**EXCERPTED PASSAGE**:
[Start of Attachment]

Towards Elimination of Pneumococcal Disease
by Mark Alderson, Director of the Pneumococcal Vaccine Project at PATH, photos by Lauren Newhouse (PATH) and Mark Alderson (PATH)
Pneumococcal conjugate vaccines (PCVs) have now been introduced into many countries throughout the world, including in nearly 60 Gavi supported countries where these vaccines have markedly reduced childhood pneumococcal disease (including pneumonia). Despite this considerable success, two major challenges remain for global pneumococcal disease control—ensuring that PCVs are sustainably affordable for low- and middle-income countries (LMICs) and addressing disease caused by non-PCV serotypes.
Financial support provided by Gavi, the Vaccine Alliance and other donors has been instrumental in helping low-income countries (LICs) afford PCVs; however, many middle-income countries ineligible for Gavi assistance have struggled to afford them. A looming concern is that the same will happen for LICs when they graduate from Gavi support. We need inherently lower-cost PCVs to fill this gap. Competition from developing-country vaccine manufacturers (DCVMs) has solved this problem for other vaccines, but PCVs present unique manufacturing, clinical, and regulatory challenges that have thus far slowed DCVM entry into the PCV market. Fortunately, a number of DCVMs may now be on the brink of PCV licensure and World Health Organization prequalification—offering hope for competition and more efficient manufacturing processes that sustainably lower PCV costs for LMICs.

[End of Attachment]

**RECORDS PROVIDED**:
[Start of Attachment]

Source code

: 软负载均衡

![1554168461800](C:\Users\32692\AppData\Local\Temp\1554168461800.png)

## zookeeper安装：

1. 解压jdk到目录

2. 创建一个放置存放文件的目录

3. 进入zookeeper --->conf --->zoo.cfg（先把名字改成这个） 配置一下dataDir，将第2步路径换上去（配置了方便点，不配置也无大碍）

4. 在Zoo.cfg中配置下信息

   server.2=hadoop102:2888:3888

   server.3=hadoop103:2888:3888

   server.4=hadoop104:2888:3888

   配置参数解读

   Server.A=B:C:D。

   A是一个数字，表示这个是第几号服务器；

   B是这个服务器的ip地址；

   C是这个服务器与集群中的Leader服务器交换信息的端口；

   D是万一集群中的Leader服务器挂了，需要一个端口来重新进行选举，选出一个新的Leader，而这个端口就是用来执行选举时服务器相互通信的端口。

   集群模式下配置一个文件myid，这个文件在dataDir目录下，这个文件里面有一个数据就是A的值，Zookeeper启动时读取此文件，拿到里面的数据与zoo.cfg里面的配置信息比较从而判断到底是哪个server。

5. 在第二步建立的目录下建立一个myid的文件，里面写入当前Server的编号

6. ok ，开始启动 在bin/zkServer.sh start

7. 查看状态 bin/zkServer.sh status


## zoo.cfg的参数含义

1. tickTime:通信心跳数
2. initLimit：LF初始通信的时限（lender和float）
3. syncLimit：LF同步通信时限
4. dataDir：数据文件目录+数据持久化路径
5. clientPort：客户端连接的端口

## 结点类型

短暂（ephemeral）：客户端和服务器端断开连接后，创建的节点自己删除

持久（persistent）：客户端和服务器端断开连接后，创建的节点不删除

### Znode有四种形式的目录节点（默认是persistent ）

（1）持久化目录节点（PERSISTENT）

[End of Attachment]

**WORK TASK**:
Answer these questions from the text on pneumococcal disease.
(a) Who took the photos?
(b) In nearly how many Gavi supported countries have PCVs been introduced?
(c) What kinds of challenges have slowed DCVM entry into the PCV market?

**TASK OUTPUT**:
(a) Lauren Newhouse (PATH) and Mark Alderson (PATH).
(b) Nearly 60.
(c) Unique manufacturing, clinical, and regulatory challenges.